DATA FOR REVIEW ->
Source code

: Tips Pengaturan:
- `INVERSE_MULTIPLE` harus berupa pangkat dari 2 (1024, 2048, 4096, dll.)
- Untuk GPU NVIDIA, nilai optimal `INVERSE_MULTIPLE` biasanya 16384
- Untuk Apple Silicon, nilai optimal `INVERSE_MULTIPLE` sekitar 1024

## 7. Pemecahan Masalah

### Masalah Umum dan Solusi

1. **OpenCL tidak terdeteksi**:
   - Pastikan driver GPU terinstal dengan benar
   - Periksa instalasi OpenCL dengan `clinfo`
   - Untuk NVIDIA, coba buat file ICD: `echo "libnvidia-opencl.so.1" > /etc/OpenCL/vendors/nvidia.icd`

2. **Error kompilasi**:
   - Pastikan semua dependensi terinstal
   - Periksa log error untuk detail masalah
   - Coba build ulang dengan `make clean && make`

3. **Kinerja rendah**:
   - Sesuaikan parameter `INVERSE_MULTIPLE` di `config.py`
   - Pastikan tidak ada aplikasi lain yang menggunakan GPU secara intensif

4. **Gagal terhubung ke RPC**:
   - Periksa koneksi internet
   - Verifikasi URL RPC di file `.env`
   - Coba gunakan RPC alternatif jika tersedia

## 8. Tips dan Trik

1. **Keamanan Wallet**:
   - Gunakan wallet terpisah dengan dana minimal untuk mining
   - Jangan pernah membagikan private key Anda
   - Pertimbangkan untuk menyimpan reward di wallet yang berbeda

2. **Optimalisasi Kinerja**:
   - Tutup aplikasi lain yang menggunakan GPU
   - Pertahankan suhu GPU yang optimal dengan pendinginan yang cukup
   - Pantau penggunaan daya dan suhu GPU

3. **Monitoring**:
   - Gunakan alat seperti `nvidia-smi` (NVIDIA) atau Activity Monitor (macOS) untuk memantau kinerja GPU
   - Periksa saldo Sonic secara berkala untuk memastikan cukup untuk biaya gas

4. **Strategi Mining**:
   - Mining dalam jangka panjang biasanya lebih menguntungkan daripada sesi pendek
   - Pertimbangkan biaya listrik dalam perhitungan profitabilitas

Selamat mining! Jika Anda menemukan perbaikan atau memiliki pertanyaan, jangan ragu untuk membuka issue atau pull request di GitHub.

REQUIRED WORK -> For this exercise, restate every record word for word.

ANSWER TO THE EXERCISE ->
Source code

: Tips Pengaturan:
- `INVERSE_MULTIPLE` harus berupa pangkat dari 2 (1024, 2048, 4096, dll.)
- Untuk GPU NVIDIA, nilai optimal `INVERSE_MULTIPLE` biasanya 16384
- Untuk Apple Silicon, nilai optimal `INVERSE_MULTIPLE` sekitar 1024

## 7. Pemecahan Masalah

### Masalah Umum dan Solusi

1. **OpenCL tidak terdeteksi**:
   - Pastikan driver GPU terinstal dengan benar
   - Periksa instalasi OpenCL dengan `clinfo`
   - Untuk NVIDIA, coba buat file ICD: `echo "libnvidia-opencl.so.1" > /etc/OpenCL/vendors/nvidia.icd`

2. **Error kompilasi**:
   - Pastikan semua dependensi terinstal
   - Periksa log error untuk detail masalah
   - Coba build ulang dengan `make clean && make`

3. **Kinerja rendah**:
   - Sesuaikan parameter `INVERSE_MULTIPLE` di `config.py`
   - Pastikan tidak ada aplikasi lain yang menggunakan GPU secara intensif

4. **Gagal terhubung ke RPC**:
   - Periksa koneksi internet
   - Verifikasi URL RPC di file `.env`
   - Coba gunakan RPC alternatif jika tersedia

## 8. Tips dan Trik

1. **Keamanan Wallet**:
   - Gunakan wallet terpisah dengan dana minimal untuk mining
   - Jangan pernah membagikan private key Anda
   - Pertimbangkan untuk menyimpan reward di wallet yang berbeda

2. **Optimalisasi Kinerja**:
   - Tutup aplikasi lain yang menggunakan GPU
   - Pertahankan suhu GPU yang optimal dengan pendinginan yang cukup
   - Pantau penggunaan daya dan suhu GPU

3. **Monitoring**:
   - Gunakan alat seperti `nvidia-smi` (NVIDIA) atau Activity Monitor (macOS) untuk memantau kinerja GPU
   - Periksa saldo Sonic secara berkala untuk memastikan cukup untuk biaya gas

4. **Strategi Mining**:
   - Mining dalam jangka panjang biasanya lebih menguntungkan daripada sesi pendek
   - Pertimbangkan biaya listrik dalam perhitungan profitabilitas

Selamat mining! Jika Anda menemukan perbaikan atau memiliki pertanyaan, jangan ragu untuk membuka issue atau pull request di GitHub.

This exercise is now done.